In each of these examples, it seems to me that the artist is aware, if only momentarily, of a need to break free from the lust which we now know was plaguing him since a young age, to change his lifestyle and turn towards God. Even before the release of Jesus Is King, Kanye was showing some changes in his state of mind: in “Violent Crimes” (ye, 2018), he pleads, “Father forgive me, I’m scared of the karma, / ‘Cause now I see women as something to nurture, not something to conquer.” These are Kanye’s reflections on his attitude towards women, expressed after he became a father to a baby daughter. And yet, a few months later, Kanye released perhaps his most lust-infused track ever, the aggressively provocative “I Love It” (2018) referred to by Kanye in the interview above.
But in late 2019, with the release of Jesus Is King, Kanye’s addiction was finally broken. His music ceased to be overshadowed and controlled by lust, becoming instead a song of gratitude and worship of Kanye’s saviour. As Kanye declares in “Selah”, “Whom the Son sets free, is free indeed”: Kanye is now free of lust, free of shame, and free to build his relationships with God, his wife, his children, and the rest of the world.

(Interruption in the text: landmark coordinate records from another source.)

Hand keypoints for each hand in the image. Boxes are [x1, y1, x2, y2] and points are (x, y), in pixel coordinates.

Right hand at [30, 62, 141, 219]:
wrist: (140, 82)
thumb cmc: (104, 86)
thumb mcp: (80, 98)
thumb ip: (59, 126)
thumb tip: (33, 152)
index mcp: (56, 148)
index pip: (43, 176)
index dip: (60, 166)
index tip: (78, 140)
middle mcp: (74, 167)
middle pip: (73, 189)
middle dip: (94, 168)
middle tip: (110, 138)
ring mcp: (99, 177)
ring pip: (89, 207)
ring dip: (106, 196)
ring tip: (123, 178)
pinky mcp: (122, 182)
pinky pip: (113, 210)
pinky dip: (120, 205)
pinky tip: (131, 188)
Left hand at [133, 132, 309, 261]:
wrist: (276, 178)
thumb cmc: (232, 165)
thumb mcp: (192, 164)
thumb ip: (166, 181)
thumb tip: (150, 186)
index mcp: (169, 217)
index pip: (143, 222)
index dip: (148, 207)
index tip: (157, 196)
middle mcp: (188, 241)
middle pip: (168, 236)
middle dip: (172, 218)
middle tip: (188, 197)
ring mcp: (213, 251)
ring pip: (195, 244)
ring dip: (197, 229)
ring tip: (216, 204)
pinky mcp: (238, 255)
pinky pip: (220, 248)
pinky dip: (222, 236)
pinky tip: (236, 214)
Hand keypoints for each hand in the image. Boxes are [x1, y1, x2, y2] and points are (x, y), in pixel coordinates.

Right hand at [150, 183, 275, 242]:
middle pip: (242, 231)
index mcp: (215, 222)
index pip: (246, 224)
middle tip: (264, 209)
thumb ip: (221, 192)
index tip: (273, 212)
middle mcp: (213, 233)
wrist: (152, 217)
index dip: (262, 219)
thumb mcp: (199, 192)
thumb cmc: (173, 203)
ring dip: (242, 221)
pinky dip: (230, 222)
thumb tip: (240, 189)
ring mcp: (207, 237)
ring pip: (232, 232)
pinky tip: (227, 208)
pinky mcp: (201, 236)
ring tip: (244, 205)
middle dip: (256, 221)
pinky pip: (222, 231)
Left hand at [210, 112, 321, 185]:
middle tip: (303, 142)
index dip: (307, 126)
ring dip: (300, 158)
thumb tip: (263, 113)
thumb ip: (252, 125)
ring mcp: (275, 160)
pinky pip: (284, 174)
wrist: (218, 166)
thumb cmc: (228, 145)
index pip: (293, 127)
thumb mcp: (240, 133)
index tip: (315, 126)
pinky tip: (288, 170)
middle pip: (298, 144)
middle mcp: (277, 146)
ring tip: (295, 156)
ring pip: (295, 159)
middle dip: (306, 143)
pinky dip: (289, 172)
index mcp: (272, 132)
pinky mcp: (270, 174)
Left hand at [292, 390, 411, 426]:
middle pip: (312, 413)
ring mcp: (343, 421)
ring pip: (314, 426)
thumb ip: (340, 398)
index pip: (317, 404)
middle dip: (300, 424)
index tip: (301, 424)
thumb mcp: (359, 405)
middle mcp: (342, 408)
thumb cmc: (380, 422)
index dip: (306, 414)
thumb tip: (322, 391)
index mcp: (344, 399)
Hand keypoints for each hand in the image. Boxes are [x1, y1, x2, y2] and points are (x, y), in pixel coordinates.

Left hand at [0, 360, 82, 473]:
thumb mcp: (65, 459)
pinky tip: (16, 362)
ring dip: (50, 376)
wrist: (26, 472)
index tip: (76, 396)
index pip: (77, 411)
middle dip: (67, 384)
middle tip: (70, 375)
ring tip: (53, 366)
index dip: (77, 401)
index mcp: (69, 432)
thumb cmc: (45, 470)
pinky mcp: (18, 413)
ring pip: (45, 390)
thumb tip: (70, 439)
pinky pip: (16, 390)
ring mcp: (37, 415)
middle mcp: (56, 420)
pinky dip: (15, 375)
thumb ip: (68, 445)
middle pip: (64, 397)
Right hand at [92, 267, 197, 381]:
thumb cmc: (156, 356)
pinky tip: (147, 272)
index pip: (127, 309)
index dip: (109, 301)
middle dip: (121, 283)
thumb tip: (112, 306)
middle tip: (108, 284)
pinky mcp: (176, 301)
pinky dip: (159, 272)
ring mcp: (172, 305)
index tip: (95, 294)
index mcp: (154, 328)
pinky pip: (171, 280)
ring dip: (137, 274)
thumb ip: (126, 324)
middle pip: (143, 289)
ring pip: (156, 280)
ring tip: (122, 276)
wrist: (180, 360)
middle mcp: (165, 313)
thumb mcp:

Kanye West is the man who made “I Love It”, the man whose collected works feature more sexual references and misogynistic slurs than any other artist I can think of. But when I listen to his extensive portfolio, I do not hear the voice of a depraved misogynist, of a selfish man condoning sexual debauchery. What I hear is the story of a man struggling to escape the grip of lust and never quite succeeding – until Jesus broke through. As Paul tells us in Ephesians 6, “We do not wrestle against flesh and blood, but… against the spiritual forces of evil in the heavenly places.” By allowing the influence of lust in his music, Kanye was once, as he says, “working for the devil”. Now he joyfully claims a new master, Jesus, who liberates him from the bondage in which he used to operate. This is the same choice that every Christian makes, and continues to make, in choosing to turn away from lust and embrace the only one who could truly set us free: Jesus.